▶ **Excerpt**
Mixing and matching, or outright plagiarism?

>> Friday, February 12, 2010

 

Another young novelist has been outed for plagiarism--but this time, she's not only copping to it, she's embracing it, telling reporters she took the other author's work and put it "into a completely different and unique context." Her name is Helene Hegemann. She's seventeen years old, and already a produced playwright, produced screenwriter, and bestselling novelist in Germany. The book in question is Axolotl Roadkill, and it was recently announced as one of the finalists for the $20,000 fiction prize at the Leipzig Book Fair.

The problem is, entire pages of it are lifted directly from the fiction and blog of another writer.


The publication last month of her novel about a 16-year-old exploring Berlin’s drug and club scene after the death of her mother, called “Axolotl Roadkill,” was heralded far and wide in German newspapers and magazines as a tremendous debut, particularly for such a young author. The book shot to No. 5 this week on the magazine Spiegel’s hardcover best-seller list.

For the obviously gifted Ms. Hegemann, who already had a play (written and staged) and a movie (written, directed and released in theaters) to her credit, it was an early ascension to the ranks of artistic stardom. That is, until a blogger last week uncovered material in the novel taken from the less-well-known novel “Strobo,” by an author writing under the nom de plume Airen. In one case, an entire page was lifted with few changes...

Although Ms. Hegemann has apologized for not being more open about her sources, she has also defended herself as the representative of a different generation, one that freely mixes and matches from the whirring flood of information across new and old media, to create something new. “There’s no such thing as originality anyway, just authenticity,” said Ms. Hegemann in a statement released by her publisher after the scandal broke.

The Leipzig Book Fair seems to agree; they knew all about the plagiarism before they named her to the short list for the award. Again, from the Times:

“Obviously, it isn’t completely clean but, for me, it doesn’t change my appraisal of the text,” said Volker Weidermann, the jury member and a book critic for the Sunday edition of the newspaper Frankfurter Allgemeine, a strong supporter. “I believe it’s part of the concept of the book.”

I love the idea of mixing and matching. I've written two novels based on Shakespeare plays, have a novel in the works about the early life of Jules Verne's Captain Nemo, and next year will publish a book that features just about every single children's lit character I could think of. (Treading the copyright line very carefully.) In that sense, I agree with Ms. Hegemann--like club DJs sampling centuries' worth of music, I think it is the particular province of my generation of writers to take what has come before and give it a new and funky spin.

But lifting entire passages from books and passing them off as your own? No. Plagiarism is taking another's words and passing them off as your own, and that's what this is. It isn't remixing, it's stealing. In later editions, she is apparently crediting the original author of those passages, but it doesn't change the fact that she tried to peddle it as her own to begin with. She's only contrite now that's she's been caught out.

▶ **Information supplied**
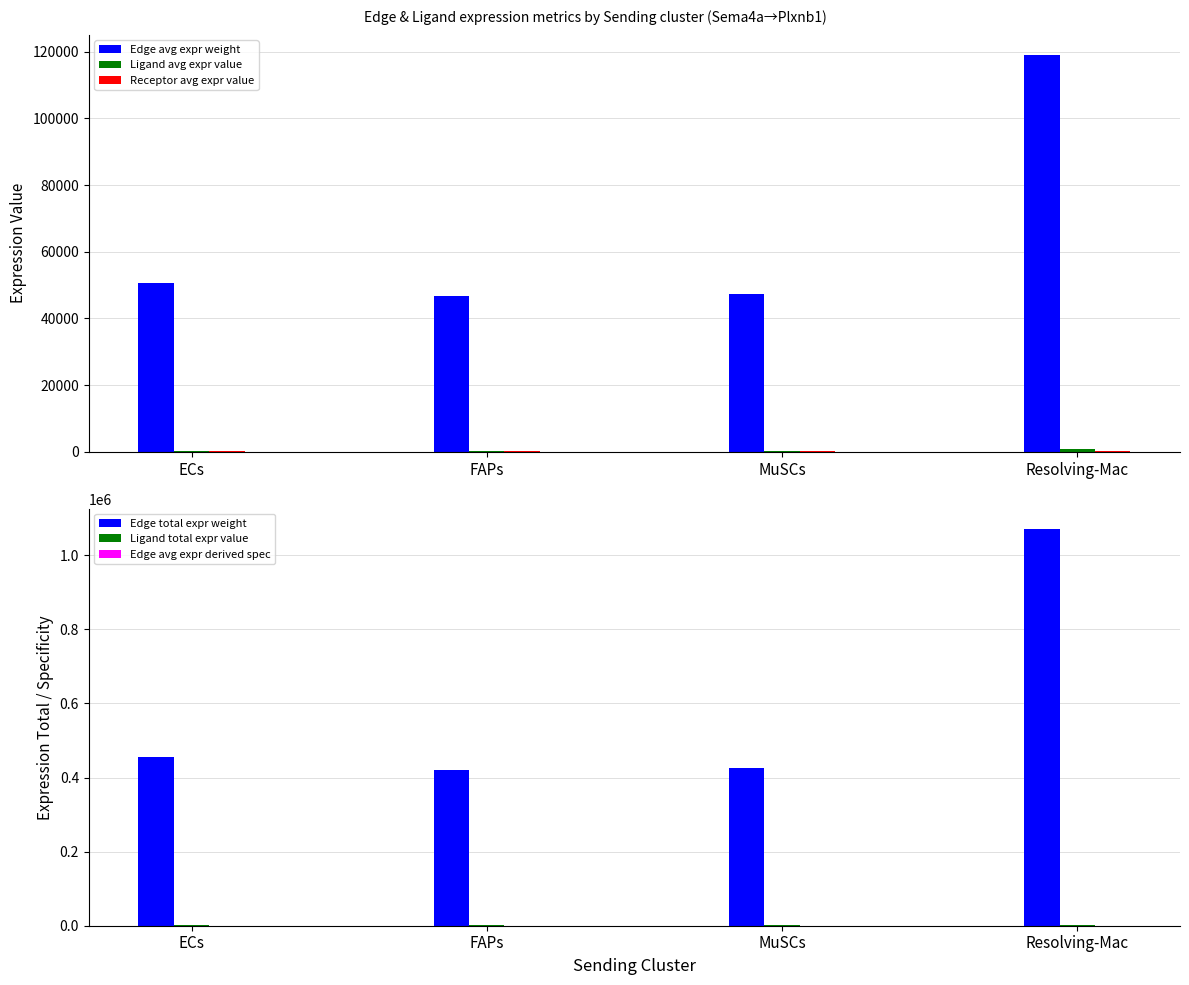

What position from the left is Resolving-Mac?

4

▶ **Work order A**
According to the blog post on the Helene Hegemann plagiarism case, from which novel was material in "Axolotl Roadkill" taken?
▶ **Work order B**
Resume the blog post on the Helene Hegemann plagiarism case, picking up right after its last sentence.

▶ **Response area A**
It was taken from "Strobo," a less-well-known novel by an author writing under the pen name Airen.

▶ **Response area B**
That a major literary prize in Germany--and apparently thousands of book buyers--are legitimizing the theft is the most troublesome thing. Beyond whatever legal recourse the original author has at his or her disposal, the real punishment in most plagiarism cases is shame. The offending authors know very well they are lifting passages, and they are ashamed to get caught, and forever branded as plagiarists. If we lose that shame, if it becomes brazen and accepted, where will we be?

4 comments:

tanita davis February 12, 2010 at 2:04 PM  

I admit that this made me want to cry - but only because I taught school right after college... for the State of California. My kids had so much trouble with the idea of honesty, and doing their own work -- part of those troubles landed them at my school in the first place, where they were guests of Uncle Sam.

The fact is, the struggle to do something on your own gives you the right to the justifiable pride you feel in a personal accomplishment. I don't know what the Leipzig people are thinking, rewarding this? Is it because she's seventeen, and it's kind of cute for a kid to do this?? I think there may be a cultural clue I'm missing.

...but this really depresses me.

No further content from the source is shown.